#### Task goal
Each record is to be transcribed in full and exactly.

********

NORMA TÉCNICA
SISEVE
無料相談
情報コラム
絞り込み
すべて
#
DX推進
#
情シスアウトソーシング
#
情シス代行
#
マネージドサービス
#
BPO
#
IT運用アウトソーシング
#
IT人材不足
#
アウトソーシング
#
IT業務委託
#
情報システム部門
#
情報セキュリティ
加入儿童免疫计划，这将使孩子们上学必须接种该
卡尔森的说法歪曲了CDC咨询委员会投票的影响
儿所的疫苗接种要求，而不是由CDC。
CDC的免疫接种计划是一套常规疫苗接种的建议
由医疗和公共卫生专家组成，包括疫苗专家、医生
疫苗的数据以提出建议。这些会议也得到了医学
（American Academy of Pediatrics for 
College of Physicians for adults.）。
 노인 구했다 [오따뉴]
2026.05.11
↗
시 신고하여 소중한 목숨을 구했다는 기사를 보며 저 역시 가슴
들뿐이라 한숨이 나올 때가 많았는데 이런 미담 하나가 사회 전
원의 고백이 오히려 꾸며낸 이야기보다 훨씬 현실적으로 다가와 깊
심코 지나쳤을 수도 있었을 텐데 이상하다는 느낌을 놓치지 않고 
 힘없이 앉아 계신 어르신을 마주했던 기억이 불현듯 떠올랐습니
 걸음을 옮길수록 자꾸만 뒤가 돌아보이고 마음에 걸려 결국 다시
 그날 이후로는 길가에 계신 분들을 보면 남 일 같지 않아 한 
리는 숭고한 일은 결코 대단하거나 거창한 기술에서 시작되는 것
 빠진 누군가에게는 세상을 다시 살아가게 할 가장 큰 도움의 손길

********

#### Task response
NORMA TÉCNICA
SISEVE
無料相談
情報コラム
絞り込み
すべて
#
DX推進
#
情シスアウトソーシング
#
情シス代行
#
マネージドサービス
#
BPO
#
IT運用アウトソーシング
#
IT人材不足
#
アウトソーシング
#
IT業務委託
#
情報システム部門
#
情報セキュリティ
加入儿童免疫计划，这将使孩子们上学必须接种该
卡尔森的说法歪曲了CDC咨询委员会投票的影响
儿所的疫苗接种要求，而不是由CDC。
CDC的免疫接种计划是一套常规疫苗接种的建议
由医疗和公共卫生专家组成，包括疫苗专家、医生
疫苗的数据以提出建议。这些会议也得到了医学
（American Academy of Pediatrics for 
College of Physicians for adults.）。
 노인 구했다 [오따뉴]
2026.05.11
↗
시 신고하여 소중한 목숨을 구했다는 기사를 보며 저 역시 가슴
들뿐이라 한숨이 나올 때가 많았는데 이런 미담 하나가 사회 전
원의 고백이 오히려 꾸며낸 이야기보다 훨씬 현실적으로 다가와 깊
심코 지나쳤을 수도 있었을 텐데 이상하다는 느낌을 놓치지 않고 
 힘없이 앉아 계신 어르신을 마주했던 기억이 불현듯 떠올랐습니
 걸음을 옮길수록 자꾸만 뒤가 돌아보이고 마음에 걸려 결국 다시
 그날 이후로는 길가에 계신 분들을 보면 남 일 같지 않아 한 
리는 숭고한 일은 결코 대단하거나 거창한 기술에서 시작되는 것
 빠진 누군가에게는 세상을 다시 살아가게 할 가장 큰 도움의 손길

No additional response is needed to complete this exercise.